_JOB ITEM:_ Search the records for the word "sentence" and pick out every line that has it.

_DATASET RECORDS:_
——————

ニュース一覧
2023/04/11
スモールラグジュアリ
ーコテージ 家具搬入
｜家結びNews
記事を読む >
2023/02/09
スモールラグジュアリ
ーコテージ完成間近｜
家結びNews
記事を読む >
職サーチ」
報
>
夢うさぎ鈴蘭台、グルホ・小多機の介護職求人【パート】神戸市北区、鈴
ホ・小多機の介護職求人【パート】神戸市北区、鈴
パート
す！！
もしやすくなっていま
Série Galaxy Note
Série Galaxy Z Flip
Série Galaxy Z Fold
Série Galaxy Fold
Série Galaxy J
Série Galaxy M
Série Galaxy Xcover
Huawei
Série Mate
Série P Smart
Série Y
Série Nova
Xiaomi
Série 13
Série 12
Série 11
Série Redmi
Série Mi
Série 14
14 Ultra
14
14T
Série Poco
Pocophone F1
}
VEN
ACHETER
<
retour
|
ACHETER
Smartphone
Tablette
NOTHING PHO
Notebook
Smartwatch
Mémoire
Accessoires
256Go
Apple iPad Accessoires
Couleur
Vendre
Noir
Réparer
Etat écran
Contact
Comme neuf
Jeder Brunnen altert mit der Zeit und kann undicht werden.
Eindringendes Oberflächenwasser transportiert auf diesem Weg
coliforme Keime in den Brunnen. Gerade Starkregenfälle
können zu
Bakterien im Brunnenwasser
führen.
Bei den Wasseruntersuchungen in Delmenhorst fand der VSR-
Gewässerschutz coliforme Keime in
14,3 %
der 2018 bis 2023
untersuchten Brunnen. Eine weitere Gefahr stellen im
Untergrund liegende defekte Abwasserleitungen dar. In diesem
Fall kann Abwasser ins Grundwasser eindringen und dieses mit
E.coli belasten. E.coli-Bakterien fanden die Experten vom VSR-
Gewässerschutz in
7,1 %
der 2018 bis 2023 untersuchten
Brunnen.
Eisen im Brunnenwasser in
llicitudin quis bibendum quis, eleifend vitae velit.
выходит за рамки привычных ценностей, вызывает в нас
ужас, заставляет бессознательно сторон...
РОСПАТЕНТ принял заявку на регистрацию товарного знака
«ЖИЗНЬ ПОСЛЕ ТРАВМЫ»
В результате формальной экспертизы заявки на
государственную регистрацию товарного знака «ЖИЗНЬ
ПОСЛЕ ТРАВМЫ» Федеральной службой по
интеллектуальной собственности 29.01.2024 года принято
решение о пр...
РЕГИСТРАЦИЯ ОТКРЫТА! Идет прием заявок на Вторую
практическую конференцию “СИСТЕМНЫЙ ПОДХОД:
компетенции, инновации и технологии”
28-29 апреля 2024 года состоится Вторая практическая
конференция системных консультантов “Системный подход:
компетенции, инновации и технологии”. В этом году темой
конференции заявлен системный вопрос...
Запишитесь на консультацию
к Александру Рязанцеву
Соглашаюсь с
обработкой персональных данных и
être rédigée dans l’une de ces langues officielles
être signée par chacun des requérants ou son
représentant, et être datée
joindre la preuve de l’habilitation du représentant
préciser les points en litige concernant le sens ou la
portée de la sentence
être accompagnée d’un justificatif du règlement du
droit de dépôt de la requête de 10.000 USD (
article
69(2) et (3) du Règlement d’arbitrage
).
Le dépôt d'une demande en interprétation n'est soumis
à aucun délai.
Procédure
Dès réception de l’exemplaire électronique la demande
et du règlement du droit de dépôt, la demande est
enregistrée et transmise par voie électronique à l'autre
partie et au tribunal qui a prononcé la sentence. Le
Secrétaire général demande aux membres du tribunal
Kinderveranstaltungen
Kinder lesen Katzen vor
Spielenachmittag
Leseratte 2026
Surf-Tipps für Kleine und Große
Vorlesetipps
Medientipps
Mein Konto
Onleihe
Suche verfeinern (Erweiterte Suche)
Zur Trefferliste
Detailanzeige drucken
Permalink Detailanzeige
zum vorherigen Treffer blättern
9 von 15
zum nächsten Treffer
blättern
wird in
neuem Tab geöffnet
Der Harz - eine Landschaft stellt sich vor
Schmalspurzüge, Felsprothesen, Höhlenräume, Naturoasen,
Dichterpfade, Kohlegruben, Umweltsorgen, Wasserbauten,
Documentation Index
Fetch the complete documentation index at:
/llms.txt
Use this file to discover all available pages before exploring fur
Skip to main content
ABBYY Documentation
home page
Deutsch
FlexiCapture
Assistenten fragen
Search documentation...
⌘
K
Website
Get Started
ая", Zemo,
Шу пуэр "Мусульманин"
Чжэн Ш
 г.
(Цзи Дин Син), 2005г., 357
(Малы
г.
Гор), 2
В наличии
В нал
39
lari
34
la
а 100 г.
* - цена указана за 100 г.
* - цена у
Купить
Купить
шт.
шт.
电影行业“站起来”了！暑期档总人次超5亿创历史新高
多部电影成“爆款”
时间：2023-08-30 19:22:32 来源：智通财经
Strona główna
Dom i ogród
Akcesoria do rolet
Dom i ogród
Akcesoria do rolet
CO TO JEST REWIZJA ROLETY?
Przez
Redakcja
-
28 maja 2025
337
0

——————

_WRITTEN RESPONSE:_
portée de la sentence
partie et au tribunal qui a prononcé la sentence. Le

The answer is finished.